According to the ABA, with the right balance, these changes will simplify the lending rules while maintaining strong protections for borrowers.
“Australian banks understand their role in supporting customers and rebuilding the economy. Ensuring the flow of credit to families and businesses, with the right customer protections, is paramount,” Ms Bligh added.
However, the proposed changes have been met with a grain of salt by others, with several consumer groups urging borrowers to beware.
CHOICE chief executive Alan Kirkland said he was worried that the removal of responsible lending laws could cost businesses.
“We got rid of the idea of ‘buyer beware’ in consumer law decades ago.
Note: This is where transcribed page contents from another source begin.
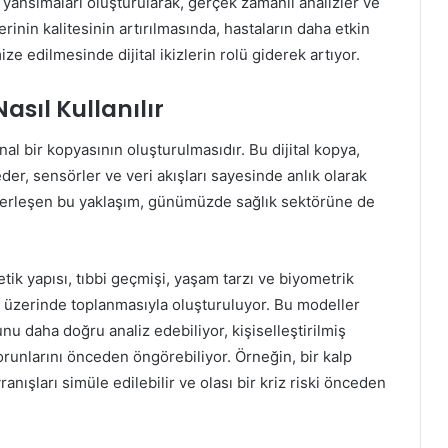
al yansımaları oluşturularak, gerçek zamanlı analizler ve
inin kalitesinin artırılmasında, hastaların daha etkin
e edilmesinde dijital ikizlerin rolü giderek artıyor.
Nasıl Kullanılır
anal bir kopyasının oluşturulmasıdır. Bu dijital kopya,
der, sensörler ve veri akışları sayesinde anlık olarak
ülerleşen bu yaklaşım, günümüzde sağlık sektörüne de
netik yapısı, tıbbi geçmişi, yaşam tarzı ve biyometrik
del üzerinde toplanmasıyla oluşturuluyor. Bu modeller
nu daha doğru analiz edebiliyor, kişiselleştirilmiş
 sorunlarını önceden öngörebiliyor. Örneğin, bir kalp
vranışları simüle edilebilir ve olası bir kriz riski önceden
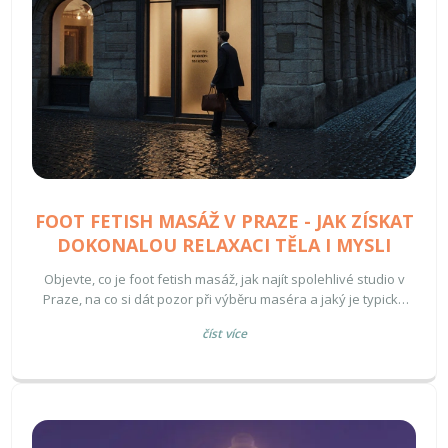
FOOT FETISH MASÁŽ V PRAZE - JAK ZÍSKAT
DOKONALOU RELAXACI TĚLA I MYSLI
Objevte, co je foot fetish masáž, jak najít spolehlivé studio v
Praze, na co si dát pozor při výběru maséra a jaký je typický
průběh sezení včetně cen a hygieny.
číst více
To make it the principle that guides lending in the middle of a recession has disaster written all over it,” Mr Kirkland said.
“Products like credit cards are complex. That’s why banks make so much money out of them. Banks are in a much better position to assess a person’s ability to repay, so they need to shoulder some of the responsibility.”
Fiona Guthrie, CEO of Financial Counselling Australia, agreed and opined that “removing responsible lending obligations will free banks up to aggressively push credit onto their customers”.
“As we learnt to our cost during the GFC, weaker lending standards mean people will be loaded up with as much debt as possible. There is significant profit to be made in pushing borrowers to the edge,” she said.
Similarly, Karen Cox, CEO of the Financial Rights Legal Centre, said the government’s proposal is the “wrong solution for the wrong problem”.
“The problem people are having right now is too much debt and not enough income. The government’s solution is to take on more debt with fewer protections. Unsustainable debt hurts real people and is a short-sighted fix for a flailing economy,” Ms Cox said.
However, late last week, the small business ombudsman opined that the reforms outlined by the Treasurer would give small businesses the confidence they need to seek funding to get through this crisis so they can grow and employ.
“Since the banking royal commission, small businesses have faced an uphill battle to secure a loan, due to unrealistic serviceability requirements from the banks,” ASBFEO Kate Carnell said.
“The pendulum has swung too far and now is the time to correct this imbalance which is harmful to small businesses.”